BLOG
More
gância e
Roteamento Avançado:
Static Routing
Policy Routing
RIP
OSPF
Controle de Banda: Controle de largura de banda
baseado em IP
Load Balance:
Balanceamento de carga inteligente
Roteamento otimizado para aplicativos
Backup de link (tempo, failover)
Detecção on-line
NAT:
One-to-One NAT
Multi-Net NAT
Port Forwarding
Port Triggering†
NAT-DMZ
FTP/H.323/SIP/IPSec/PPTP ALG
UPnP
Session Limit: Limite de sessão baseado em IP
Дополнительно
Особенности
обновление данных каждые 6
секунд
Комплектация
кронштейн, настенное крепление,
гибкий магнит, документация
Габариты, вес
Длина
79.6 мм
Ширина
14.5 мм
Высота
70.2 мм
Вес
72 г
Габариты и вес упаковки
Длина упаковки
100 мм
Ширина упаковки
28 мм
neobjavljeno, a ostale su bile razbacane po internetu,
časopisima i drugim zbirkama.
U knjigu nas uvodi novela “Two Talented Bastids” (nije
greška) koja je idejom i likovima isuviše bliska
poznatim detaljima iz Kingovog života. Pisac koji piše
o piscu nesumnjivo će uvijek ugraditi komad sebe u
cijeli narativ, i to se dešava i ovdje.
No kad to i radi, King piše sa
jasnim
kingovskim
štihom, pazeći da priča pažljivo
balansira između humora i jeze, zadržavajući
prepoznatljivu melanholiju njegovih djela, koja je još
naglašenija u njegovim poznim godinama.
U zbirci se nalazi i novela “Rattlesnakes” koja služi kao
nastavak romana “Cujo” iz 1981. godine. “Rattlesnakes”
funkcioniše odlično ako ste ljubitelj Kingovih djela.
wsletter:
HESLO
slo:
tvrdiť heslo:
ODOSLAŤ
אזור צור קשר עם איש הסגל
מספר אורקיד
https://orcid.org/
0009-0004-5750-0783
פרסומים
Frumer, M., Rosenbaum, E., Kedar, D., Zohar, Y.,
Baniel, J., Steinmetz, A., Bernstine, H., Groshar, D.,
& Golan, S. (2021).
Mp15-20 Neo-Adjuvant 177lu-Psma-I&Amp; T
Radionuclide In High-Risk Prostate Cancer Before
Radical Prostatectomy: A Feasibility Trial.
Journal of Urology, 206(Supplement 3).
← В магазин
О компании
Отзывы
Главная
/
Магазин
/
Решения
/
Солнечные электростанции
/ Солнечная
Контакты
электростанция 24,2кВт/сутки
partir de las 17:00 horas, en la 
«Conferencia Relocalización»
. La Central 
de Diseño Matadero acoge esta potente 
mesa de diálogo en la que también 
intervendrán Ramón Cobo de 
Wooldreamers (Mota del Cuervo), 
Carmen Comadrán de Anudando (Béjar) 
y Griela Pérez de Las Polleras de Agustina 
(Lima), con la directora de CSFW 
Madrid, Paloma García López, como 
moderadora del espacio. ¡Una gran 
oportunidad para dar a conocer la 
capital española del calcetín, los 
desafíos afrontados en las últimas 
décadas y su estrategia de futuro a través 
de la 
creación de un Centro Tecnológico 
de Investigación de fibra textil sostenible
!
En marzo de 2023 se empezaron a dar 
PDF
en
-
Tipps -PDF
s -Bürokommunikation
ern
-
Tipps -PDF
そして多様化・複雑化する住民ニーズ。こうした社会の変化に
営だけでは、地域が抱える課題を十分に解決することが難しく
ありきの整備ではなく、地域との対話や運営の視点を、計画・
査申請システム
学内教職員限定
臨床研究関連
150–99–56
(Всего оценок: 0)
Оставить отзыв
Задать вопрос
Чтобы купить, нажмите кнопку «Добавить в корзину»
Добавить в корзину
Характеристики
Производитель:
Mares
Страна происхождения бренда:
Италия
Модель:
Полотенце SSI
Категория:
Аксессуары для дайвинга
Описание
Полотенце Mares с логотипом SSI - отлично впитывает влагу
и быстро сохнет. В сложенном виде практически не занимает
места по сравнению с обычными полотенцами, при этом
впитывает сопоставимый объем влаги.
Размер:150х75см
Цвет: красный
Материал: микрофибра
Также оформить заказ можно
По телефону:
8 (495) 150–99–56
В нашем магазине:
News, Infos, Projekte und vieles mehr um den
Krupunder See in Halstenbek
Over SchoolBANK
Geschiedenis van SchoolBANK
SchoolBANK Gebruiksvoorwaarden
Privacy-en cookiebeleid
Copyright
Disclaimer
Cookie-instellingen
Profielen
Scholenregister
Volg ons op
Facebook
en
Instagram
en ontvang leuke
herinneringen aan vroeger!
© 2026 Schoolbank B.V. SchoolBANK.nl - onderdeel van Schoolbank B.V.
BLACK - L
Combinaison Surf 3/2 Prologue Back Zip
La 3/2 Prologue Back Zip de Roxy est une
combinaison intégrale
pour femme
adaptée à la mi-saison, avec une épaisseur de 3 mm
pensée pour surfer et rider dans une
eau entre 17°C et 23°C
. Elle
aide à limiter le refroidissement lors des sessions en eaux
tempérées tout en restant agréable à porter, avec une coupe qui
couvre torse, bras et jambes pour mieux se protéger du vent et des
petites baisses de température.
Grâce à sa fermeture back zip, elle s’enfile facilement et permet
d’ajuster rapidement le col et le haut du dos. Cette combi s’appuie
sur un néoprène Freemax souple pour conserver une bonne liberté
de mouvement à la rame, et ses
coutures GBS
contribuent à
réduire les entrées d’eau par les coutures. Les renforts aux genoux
____________
▶ **Goal of the exercise**: Find the lines in the material above that include the string "avec", and state how many there are without any other text.

▶ **Exercise answer**: 2